When questioned if the FIA had stopped investigation and prosecution of the accused trader, he said FIA could only take action against a medicine dealer if he was selling spurious drugs. He added that in Shaikh’s case, the provincial drug inspector who accompanied them on the raid would file a complaint against him in the Drug Court.

According to Murad, medicines worth Rs4-5 million were seized from Shaikh. He further said that now the investigation would “move very slowly” because they will write to the pharmaceutical companies to identify their stock and to become a complainant in the case so that legal action could be initiated.
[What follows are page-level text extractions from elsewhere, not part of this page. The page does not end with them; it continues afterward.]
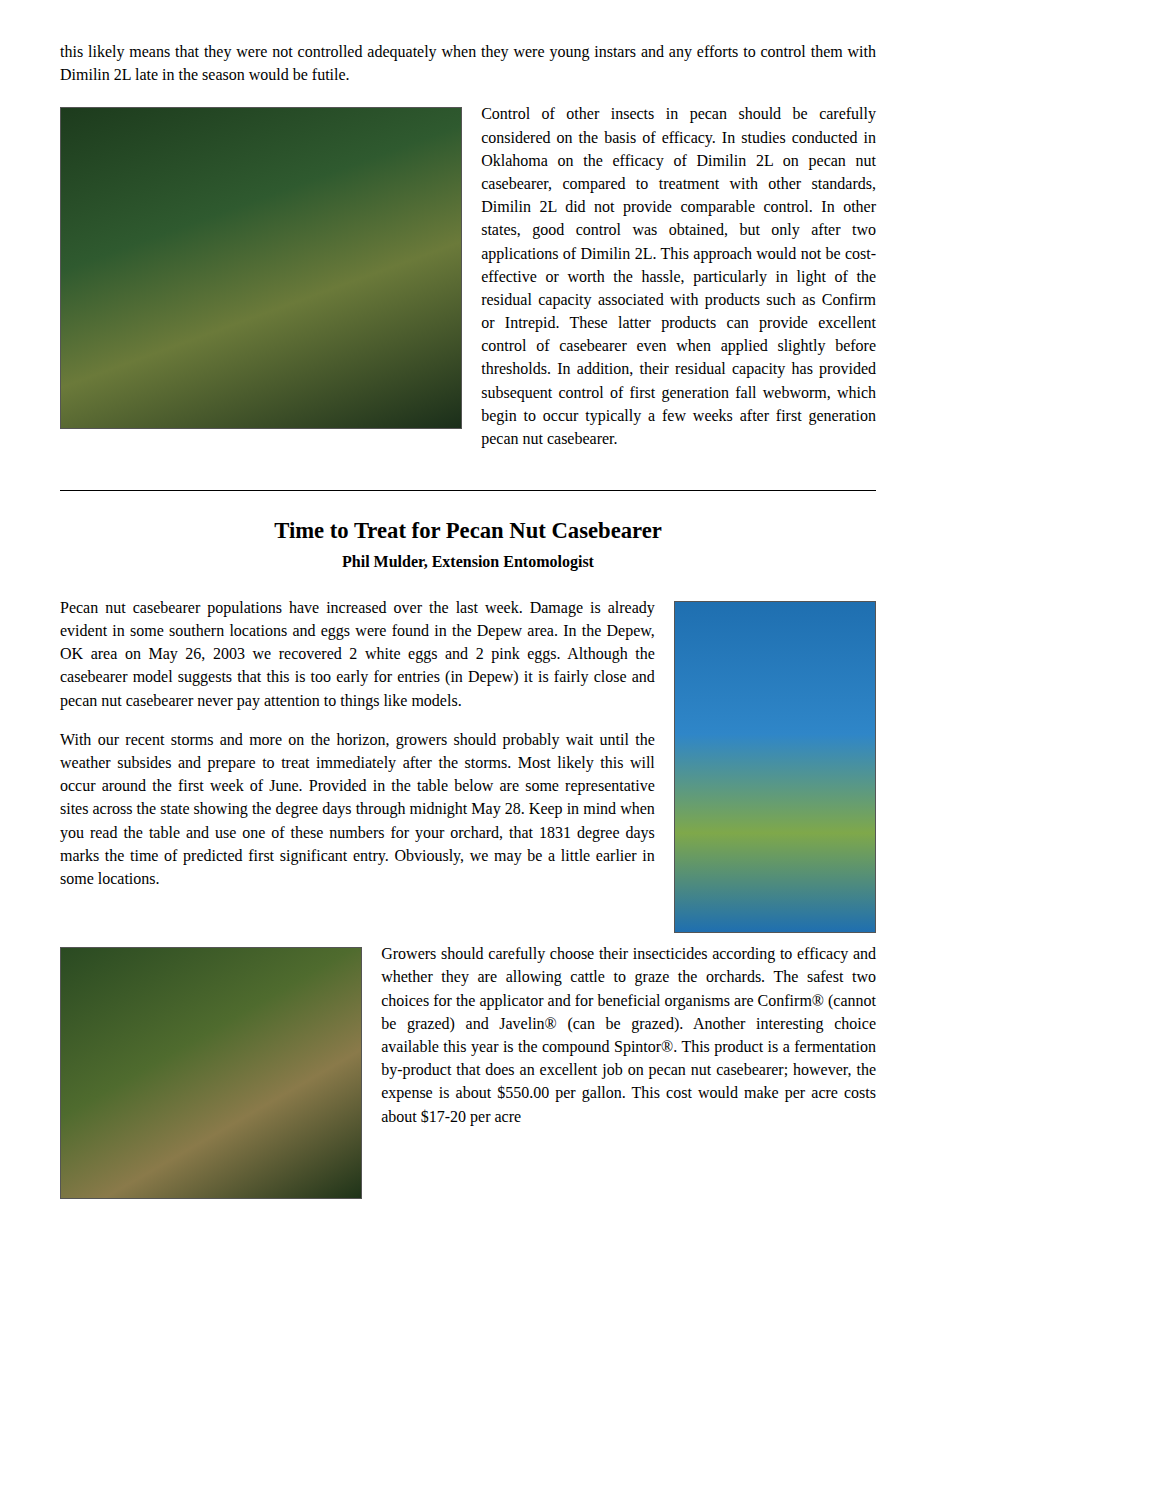this likely means that they were not controlled adequately when they were young instars and any efforts to control them with Dimilin 2L late in the season would be futile.
Control of other insects in pecan should be carefully considered on the basis of efficacy. In studies conducted in Oklahoma on the efficacy of Dimilin 2L on pecan nut casebearer, compared to treatment with other standards, Dimilin 2L did not provide comparable control. In other states, good control was obtained, but only after two applications of Dimilin 2L. This approach would not be cost-effective or worth the hassle, particularly in light of the residual capacity associated with products such as Confirm or Intrepid. These latter products can provide excellent control of casebearer even when applied slightly before thresholds. In addition, their residual capacity has provided subsequent control of first generation fall webworm, which begin to occur typically a few weeks after first generation pecan nut casebearer.
Time to Treat for Pecan Nut Casebearer
Phil Mulder, Extension Entomologist
Pecan nut casebearer populations have increased over the last week. Damage is already evident in some southern locations and eggs were found in the Depew area. In the Depew, OK area on May 26, 2003 we recovered 2 white eggs and 2 pink eggs. Although the casebearer model suggests that this is too early for entries (in Depew) it is fairly close and pecan nut casebearer never pay attention to things like models.
With our recent storms and more on the horizon, growers should probably wait until the weather subsides and prepare to treat immediately after the storms. Most likely this will occur around the first week of June. Provided in the table below are some representative sites across the state showing the degree days through midnight May 28. Keep in mind when you read the table and use one of these numbers for your orchard, that 1831 degree days marks the time of predicted first significant entry. Obviously, we may be a little earlier in some locations.
Growers should carefully choose their insecticides according to efficacy and whether they are allowing cattle to graze the orchards. The safest two choices for the applicator and for beneficial organisms are Confirm® (cannot be grazed) and Javelin® (can be grazed). Another interesting choice available this year is the compound Spintor®. This product is a fermentation by-product that does an excellent job on pecan nut casebearer; however, the expense is about $550.00 per gallon. This cost would make per acre costs about $17-20 per acre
Speaking to The News, Sindh Acting Chief Drug Inspector Adnan Rizvi said that the Drugs Act had no section dealing with stolen medicines in the country. It is a non-cognizable offence but the drug inspector can register a case and file a complaint against such a person under the Drugs Act’s Section 30, which deals with any violation of the drugs act, he said.

The News has learnt that by the time this report was filed, the concerned inspector of the Provincial Drug Administration Sindh, Ghulam Hussain Lakho, had not filed any report with his department nor any formal complaint had been made to the Drug Court because, according to the drug inspectors, selling stolen medicines is not a cognisable offence.

However, the former chief of Drug Regulatory Authority of Pakistan, Dr Muhammad Aslam, believes otherwise. He insisted that the possession and sale medicines stolen from government hospitals was a double crime under both the Drugs Act and the Pakistan Penal Code (PPC) and any person involved in such a crime could face rigorous punishment as well as heavy fine and sealing of his business.

“Under the Drug Act, no person can sell any medicines without bill warranty and if he does so, it is very much a cognizable offence,” said Aslam. He added that at the same time, if a person possesses stolen property, it is a criminal offence under sections 411 and 413 of the PPC, which state, “Whoever habitually receives or deals in property which he knows or has reason to believe to be stolen property, shall be punished with imprisonment for life, or with imprisonment of either description for a term which may extend to ten years, and shall also be liable to fine.”